It is a physical finding with arterial pulse waveform showing alternating strong and weak beats. It is almost always indicative of left ventricular systolic impairment, and carries a poor prognosis.
The condition is relatively rare, and patients with the greatest risk for developing pulsus alternans include those with heart failure, cardiomyopathy, coronary artery disease, or other cardiac risk factors.
One explanation is that in left ventricular dysfunction, the ejection fraction will decrease significantly, causing reduction in stroke volume, hence causing an increase in end-diastolic volume. As a result, during the next cycle of systolic phase, the myocardial muscle will be stretched more than usual and as a result there will be an increase in myocardial contraction, related to the Frank–Starling physiology of the heart. This results, in turn, in a stronger systolic pulse. There may initially be a tachycardia as a compensatory mechanism to try to maintain cardiac output. Other explanation is due to the heterogeneity of the refractory period between the healthy and diseased myocardial cells.

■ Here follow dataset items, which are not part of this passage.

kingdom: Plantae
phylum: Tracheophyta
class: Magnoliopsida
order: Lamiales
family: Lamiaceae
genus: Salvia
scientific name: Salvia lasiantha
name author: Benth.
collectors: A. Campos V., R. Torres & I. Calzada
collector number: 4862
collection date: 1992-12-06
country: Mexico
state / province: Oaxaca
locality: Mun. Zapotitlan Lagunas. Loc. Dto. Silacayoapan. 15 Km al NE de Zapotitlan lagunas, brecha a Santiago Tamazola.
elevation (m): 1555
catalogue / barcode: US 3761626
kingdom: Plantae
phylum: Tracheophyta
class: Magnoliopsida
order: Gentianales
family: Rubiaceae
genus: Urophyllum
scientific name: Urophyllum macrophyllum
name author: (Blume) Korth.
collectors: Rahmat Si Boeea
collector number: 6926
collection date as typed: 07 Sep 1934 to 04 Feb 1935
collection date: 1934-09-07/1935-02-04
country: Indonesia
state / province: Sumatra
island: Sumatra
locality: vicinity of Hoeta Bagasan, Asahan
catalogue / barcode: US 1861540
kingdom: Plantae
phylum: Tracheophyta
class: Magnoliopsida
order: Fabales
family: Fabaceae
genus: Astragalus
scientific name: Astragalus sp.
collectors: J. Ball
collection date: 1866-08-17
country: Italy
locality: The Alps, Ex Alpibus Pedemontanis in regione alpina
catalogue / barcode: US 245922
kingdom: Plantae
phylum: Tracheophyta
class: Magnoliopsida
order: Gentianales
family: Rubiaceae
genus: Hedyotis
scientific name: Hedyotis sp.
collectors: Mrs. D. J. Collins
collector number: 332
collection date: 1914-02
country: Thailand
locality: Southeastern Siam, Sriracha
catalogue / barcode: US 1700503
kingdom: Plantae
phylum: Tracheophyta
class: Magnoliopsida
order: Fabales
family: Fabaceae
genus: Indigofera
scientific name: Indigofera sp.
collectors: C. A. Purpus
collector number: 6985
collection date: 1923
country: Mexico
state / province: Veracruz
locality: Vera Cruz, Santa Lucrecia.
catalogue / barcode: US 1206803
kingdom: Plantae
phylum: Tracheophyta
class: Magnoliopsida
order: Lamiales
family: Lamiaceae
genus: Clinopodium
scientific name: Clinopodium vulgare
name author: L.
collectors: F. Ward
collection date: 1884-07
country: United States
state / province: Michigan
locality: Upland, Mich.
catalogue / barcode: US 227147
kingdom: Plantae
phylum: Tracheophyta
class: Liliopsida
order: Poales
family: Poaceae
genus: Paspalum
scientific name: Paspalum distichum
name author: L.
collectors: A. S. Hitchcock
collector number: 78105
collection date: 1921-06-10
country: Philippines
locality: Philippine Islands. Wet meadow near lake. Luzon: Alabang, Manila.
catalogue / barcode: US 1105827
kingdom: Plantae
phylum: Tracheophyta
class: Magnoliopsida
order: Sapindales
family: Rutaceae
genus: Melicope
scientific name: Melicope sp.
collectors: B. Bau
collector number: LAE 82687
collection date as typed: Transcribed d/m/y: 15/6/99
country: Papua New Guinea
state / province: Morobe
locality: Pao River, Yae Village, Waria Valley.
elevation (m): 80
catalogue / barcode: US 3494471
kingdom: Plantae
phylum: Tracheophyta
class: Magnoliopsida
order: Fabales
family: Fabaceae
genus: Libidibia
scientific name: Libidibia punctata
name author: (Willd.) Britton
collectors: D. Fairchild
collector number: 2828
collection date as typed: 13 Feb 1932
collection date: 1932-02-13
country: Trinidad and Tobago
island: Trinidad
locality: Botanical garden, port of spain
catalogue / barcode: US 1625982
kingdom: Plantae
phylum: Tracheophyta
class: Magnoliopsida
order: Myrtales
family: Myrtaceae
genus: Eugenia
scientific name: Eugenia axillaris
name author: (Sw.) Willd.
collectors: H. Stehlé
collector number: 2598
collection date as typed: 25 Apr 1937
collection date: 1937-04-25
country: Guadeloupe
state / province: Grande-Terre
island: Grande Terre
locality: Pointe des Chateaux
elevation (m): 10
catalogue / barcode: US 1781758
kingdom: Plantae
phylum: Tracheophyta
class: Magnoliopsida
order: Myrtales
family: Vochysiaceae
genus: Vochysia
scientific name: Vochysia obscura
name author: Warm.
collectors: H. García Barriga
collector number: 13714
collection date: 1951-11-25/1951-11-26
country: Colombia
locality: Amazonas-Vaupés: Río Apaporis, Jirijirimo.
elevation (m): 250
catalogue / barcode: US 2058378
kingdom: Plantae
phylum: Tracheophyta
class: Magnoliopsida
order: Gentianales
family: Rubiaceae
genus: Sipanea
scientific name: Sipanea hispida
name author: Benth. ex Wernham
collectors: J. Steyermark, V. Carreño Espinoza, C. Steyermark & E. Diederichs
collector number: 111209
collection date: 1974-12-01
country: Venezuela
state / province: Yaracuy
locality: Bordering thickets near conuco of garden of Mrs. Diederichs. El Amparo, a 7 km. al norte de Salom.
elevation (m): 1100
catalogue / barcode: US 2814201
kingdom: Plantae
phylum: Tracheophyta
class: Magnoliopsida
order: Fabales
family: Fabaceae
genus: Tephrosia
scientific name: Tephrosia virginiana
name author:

Begin by palpating the radial or femoral arteries, feeling for a regular rhythm but alternating strong and weak pulses. Next use a blood pressure cuff to confirm the finding: Inflate the blood pressure cuff past systolic pressure and then slowly lower cuff pressure towards the systolic level. If alternating loud & soft Korotkoff sounds are heard, pulsus alternans is indicated.
CLINICAL SIGNIFICANCES: -
A finding of pulsus alternans is indicative of severe left-sided heart failure.